This is the mail archive of the
gdb@sourceware.org
mailing list for the GDB project.
Re: asynchronous MI output commands
I think that the lack of notification about what has gone on when
somebody uses interpreter-exec to run the target is just a bug in the
interpreter-exec command. Since that command allows lots of stuff to
go on behind the MI client's back, you need to inform the client
about this. You could either post asynchronous notifications about
what happened (for instance an =running or whatever) or you can just
make the -interpreter-exec command behave like -exec-next when it
does indeed run the target.

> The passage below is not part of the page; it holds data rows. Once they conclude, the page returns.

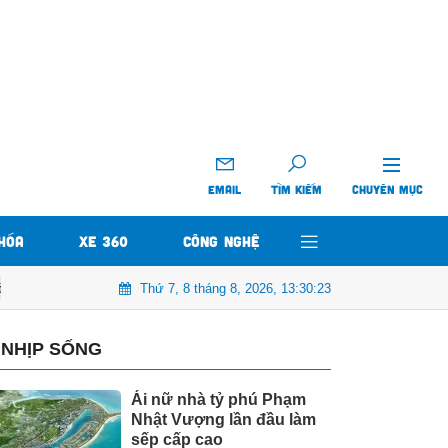
EMAIL
TÌM KIẾM
CHUYÊN MỤC
HÓA
XE 360
CÔNG NGHỆ
Thứ 7, 8 tháng 8, 2026, 13:30:24
I
Sự kiện tiền tê : Thị trường Bitcoin tăng gấp đôi từ đầu năm. Đầ
NHỊP SỐNG
Ái nữ nhà tỷ phú Phạm
Nhật Vượng lần đầu làm
sếp cấp cao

The latter is what we did for Xcode, so
you get the *stopped message if the target was run.
Jim
On May 11, 2006, at 8:02 AM, Bob Rossi wrote:
I agree, the example that comes to my mind is "next", "step",
"finish",
"continue" etc ... To do some optimization front-ends will
probably
need to
know the last command issue (for example clearing all the
variable state
in
a variable view for "continue").
I see the point, however, how do you know if the user typed
continue? I
allow the user to have access to the console, and by doing so, I
can't
make any assumptions on what GDB is doing.
I suppose you could intercept the CLI commands before sending it
to GDB
This isn't a good idea, and probably impossible. Don't forget about
user
defined commands. Also, don't forget that hitting a breakpoint can run
some commands. You never really know when 'continue' is sent.